THE following year, 1845, Courbet, who already had a great capacity for work and a remarkable facility, sent five pictures to the Salon. The jury only accepted one little picture called “Le Guitarrero,” which had been painted in a fortnight. It was formerly in the Faure collection, but passed to the Bernheim gallery, where it has recently been sold.
With his usual optimism the artist soon consoled himself for his setback; and hastened to inform his family that a banker and a merchant were making offers for the “Guitarrero.” But while he was hesitating whether to ask five hundred francs or less, the purchasers had disappeared.
It is easy to recognize Courbet’s features beneath the romantic accoutrement of his subject. The picture is very typical of the artist’s early hesitations.
Only one thing was certain for him at that time, the imperative need of keeping away from the school of the official painters. He had nothing to learn of them after a few sittings of the model in the studio of Baron Steuben and a few conversations with Auguste Hesse. He found it more profitable to copy the old masters like Rembrandt, Franz Hals, Van Dyck, Velasquez, or the more or less courageous moderns like Géricault, Delacroix, and even Schnetz or Robert Fleury, who were his guides before he had found his own way.

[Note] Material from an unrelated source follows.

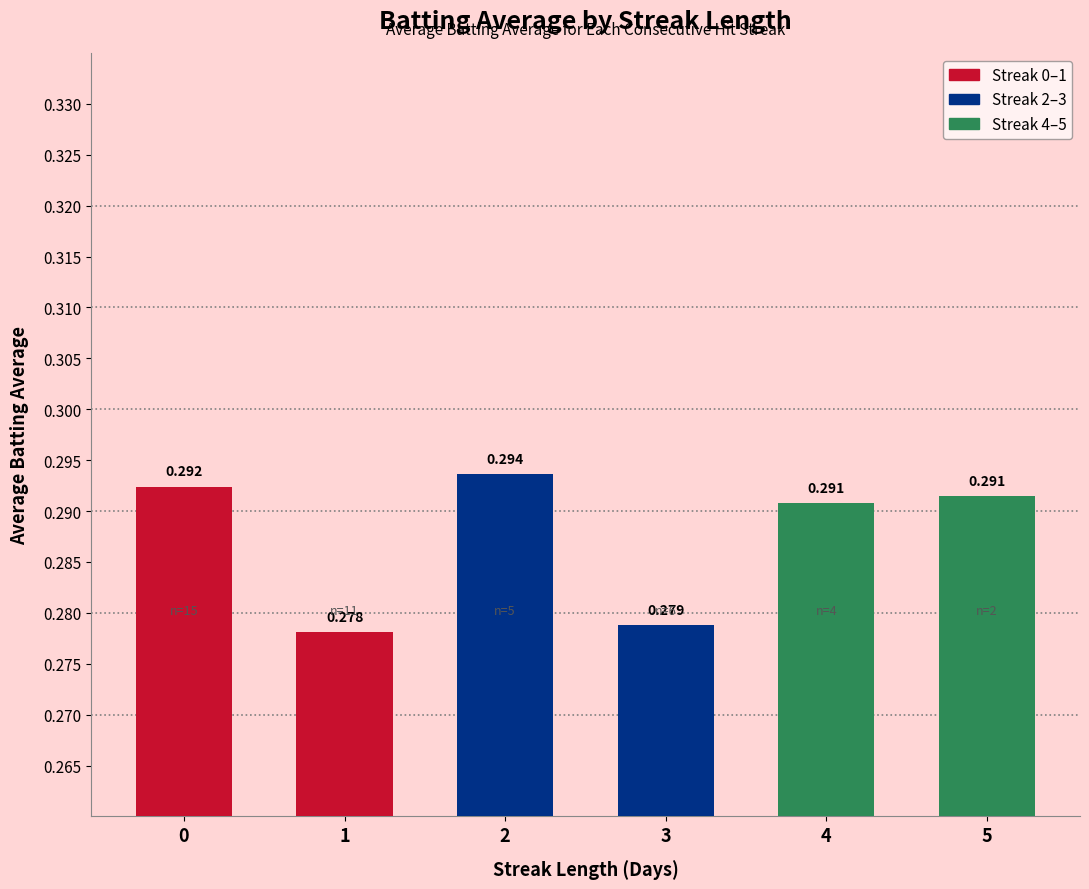

At which label is the value closest to 0?

1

The rather shoddy romanticism of this picture was reproduced in much of the painter’s work during this first period. Together with a portrait of his sister, Juliette, jokingly called “La Baronne de M . . ” he sent in a “Rêve de Jeune Fille,” the hackneyed sentimentality of which it is easy to imagine. A short time before, in 1841, he had painted himself with his head in his hands and called the picture “Despair.” Among his early romantic titles are “Ruins by a lake ” (1839) ; a “Monk in a Cloister ” (184o), “Man delivered from Love by Death,” an “Odalisque,” inspired by Victor Hugo, a “Lelia ” borrowed from George Sand, and a ” Walpurgis Night” taken from Goethe’s “Faust.” Better known are the “Amants dans la Cam pagne ” (Lovers in the Country), and “Sentiments du Jeune Age ” (Feelings of Youth), two copies of which are in public collections in France; one in the Lyons museum, and the other in the Petit Palais in Paris, the gift of Mlle Juliette Courbet.